Israël remodèle la Cisjordanie et personne ne s'en aperçoit

Israël remodèle la Cisjordanie et personne ne s'en aperçoit
  • Cela est apparu encore plus clairement à la fin du mois d'août avec l'approbation du plan de colonisation E1
  • Il s'agit d'un bloc de construction clé qui occupera les dernières zones ouvertes de la Cisjordanie, supprimant la contiguïté entre les communautés palestiniennes du nord et du sud et scellant le destin de l'État palestinien en faillite

Depuis le 7 octobre 2023, l'attention internationale s'est concentrée, à juste titre, sur la guerre dévastatrice d'Israël contre Gaza. Les détails de ce génocide sont horribles et appellent à une intervention. Mais loin des caméras et des gros titres, Israël a lancé une offensive parallèle - moins visible mais néanmoins transformatrice - en Cisjordanie, y compris à Jérusalem-Est. Sous le couvert de la guerre, Israël accélère un programme de longue date d'annexion de facto, remodelant systématiquement la vie et la géographie des Palestiniens sans conséquences internationales.

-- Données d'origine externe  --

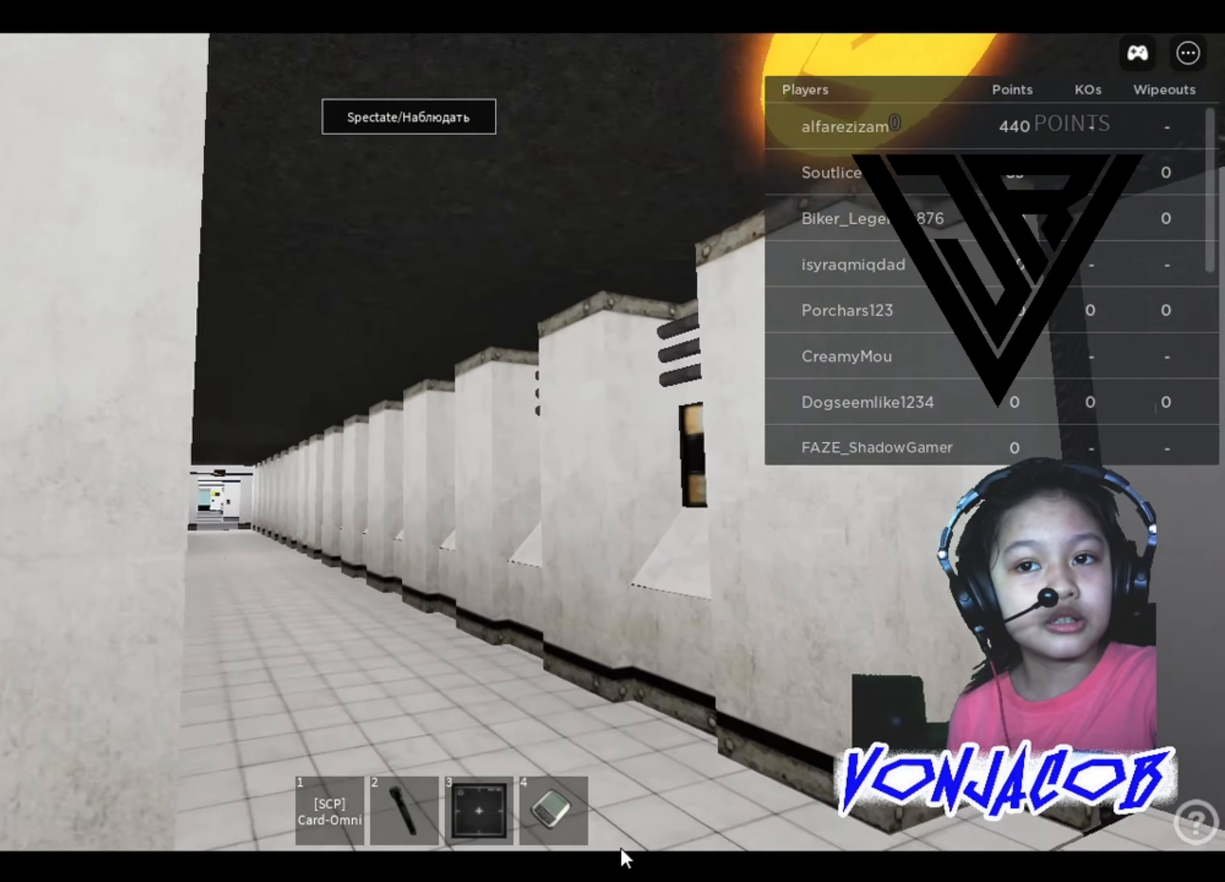
{"buttons": [], "left_stick": "up", "right_stick": "center", "events": [[34, "right_stick", "left"], [134, "right_stick", "center"]]}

Tout en bombardant Gaza, Israël a autorisé la violence des colons et les saisies de terres, tout en intensifiant ses restrictions de mouvement et son asphyxie économique en Cisjordanie. Il ne s'agit pas d'une coïncidence ou d'une réaction. Il s'agit plutôt d'un effort calculé pour exploiter l'attention mondiale portée à Gaza afin de promouvoir des objectifs maximalistes de longue date.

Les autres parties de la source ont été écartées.